:: WHAT TO WORK ON ::
Leave out the lines before the one with "值得注意的是，即便在行业淡季的一季度，理想汽车依"; output that line and all remaining lines of the records exactly.

+++ INFORMATION SHOWN +++

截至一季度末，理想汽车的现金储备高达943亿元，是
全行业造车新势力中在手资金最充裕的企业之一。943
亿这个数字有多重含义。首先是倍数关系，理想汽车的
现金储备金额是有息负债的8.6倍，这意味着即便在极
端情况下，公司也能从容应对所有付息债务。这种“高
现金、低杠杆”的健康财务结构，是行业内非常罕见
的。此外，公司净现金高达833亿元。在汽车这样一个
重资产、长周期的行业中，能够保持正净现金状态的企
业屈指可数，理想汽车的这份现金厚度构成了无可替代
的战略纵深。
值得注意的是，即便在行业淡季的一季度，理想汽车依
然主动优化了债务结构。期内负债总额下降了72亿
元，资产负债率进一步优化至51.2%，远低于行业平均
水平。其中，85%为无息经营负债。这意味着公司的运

+++

:: RESPONSE TO THIS TASK ::
值得注意的是，即便在行业淡季的一季度，理想汽车依
然主动优化了债务结构。期内负债总额下降了72亿
元，资产负债率进一步优化至51.2%，远低于行业平均
水平。其中，85%为无息经营负债。这意味着公司的运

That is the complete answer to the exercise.